There will now only be 119 morally challenged kleptomaniacs in the Knesset, as Moshe Bogey Ya’alon was kicked out for some reason and Rav Yehuda Glick will take his place. Since Glick is the 33rd on the Likud roster, he’s now in.
I have a lot of respect for Glick as of now. The coolest thing I’ve ever seen him do is say some Arabic prayer on Har Habayit with muslims. But I’m pretty sure that respect will fall away quickly and he’ll be absorbed by the system. He is good on one issue, and that is prayer on Har Habayit. There’s not much else I know about him in terms of his understanding of economics or his thinking about the State. I would assume he is your average Dati Leumi who believes the State is “Holy” and that the army is the hand of God.
Back in March there was a soldier who shot an Arab at point blank range in the head. The Arab wounded another soldier in Hevron by stabbing him and this other soldier shot him in the head after he was neutralized and supposedly no longer a threat. The debacle is what eventually somehow unseated Ya’alon.
The debate is being centered on whether the soldier thought that the Arab still had a bomb belt or not. But that doesn’t matter. That’s just smoke and mirrors, a legal defense being used to skirt the main issue.
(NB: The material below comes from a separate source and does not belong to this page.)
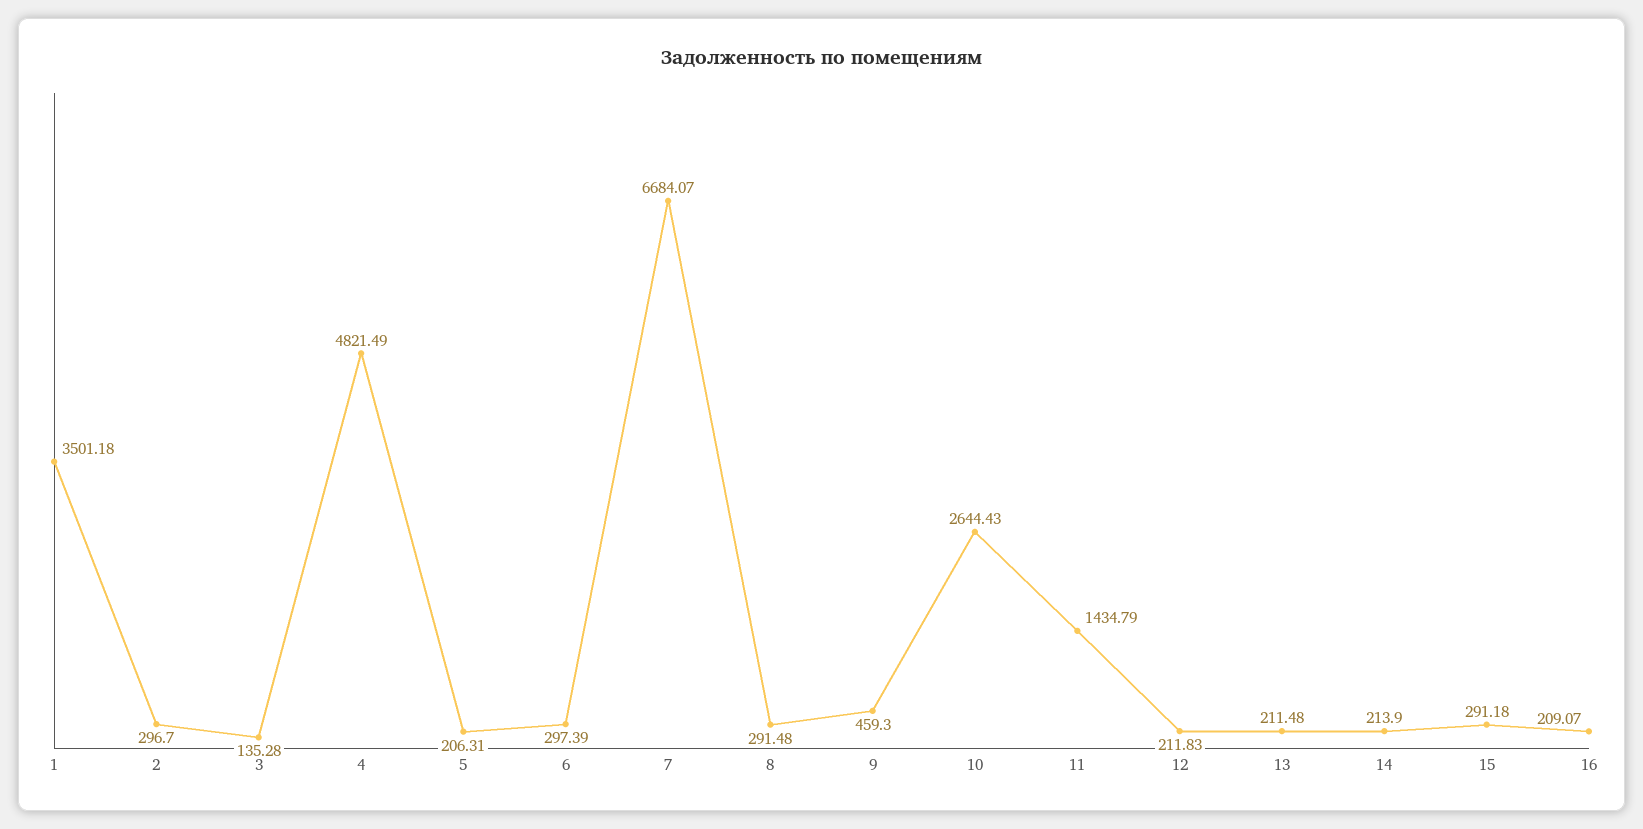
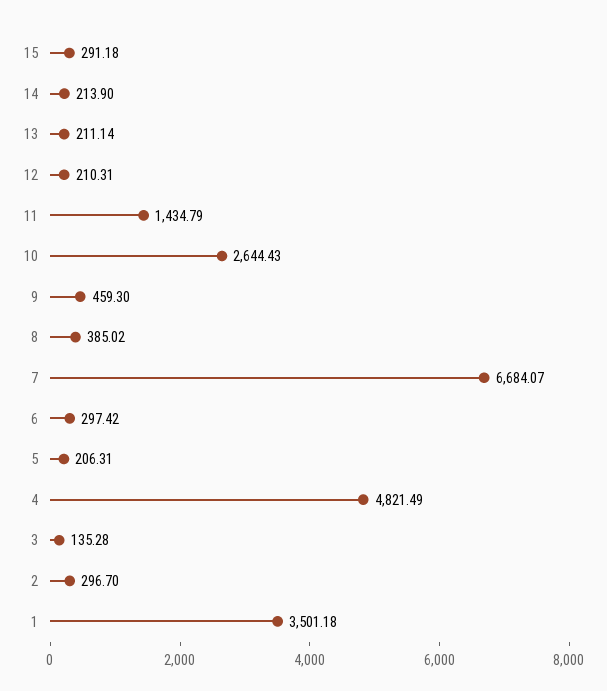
6: 297.39 -> 297.42
8: 291.48 -> 385.02
12: 211.83 -> 210.31
13: 211.48 -> 211.14
16: 209.07 -> none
The issue really is who has the right to seek justice. Most people say only the State, because otherwise we’d all be dead after shooting one another. That’s Hobbes’s point in the Leviathan. But the real answer is anyone has a right to seek justice. The case is complicated here though because occupied Arabs (the incident happened in Hevron) have a moral right to stab and kill the occupying force. Then the question becomes since the soldier did not have an intent to kill people before the stabbing, is he still a legitimate target? I don’t know. Maybe.
But let’s assume for a moment that the soldier’s presence in Hevron is morally justified, or at least that once attacked with lethal force, the soldier or his defenders have a right to fight back with lethal force. If he has the right by libertarian law even being an occupier, then his shooting of the Arab is no problem. Glick, however, doesn’t think so, because he believes that killing someone who sought to kill you, without first going through the state monopoly justice system, is immoral.
He’s wrong, and it shows that he is essentially a statist, like everyone else. הבא להרגך השכם והרגו does not have a caveat that we must wait for the State to decide.
And because Glick is a statist, he will meld into the system. His moves against the State, like praying on the Temple Mount, will be silenced, and he will go along with it, because he cannot challenge the state to the point that he would weaken its authority. His activism is probably just to make himself a name and once he has it he’ll back down. If he thinks I’m wrong I welcome his comment here and I’ll post it.
Glick would be a good force with Feiglin’s leadership, but his knowledge of economics is probably very weak. Don’t expect anything good to come out of Glick in terms of liberty, unfortunately.
I’m calling upon him publicly to reject coalition discipline, reject a Knesset salary, vote “yes” on all bills to reduce state power and money and “no” on all bills to expand state power and money.
But he won’t. He’ll start speaking politically correctly now, and he won’t go up to Har Habayit anymore, not without explicit permission from Netanyahu.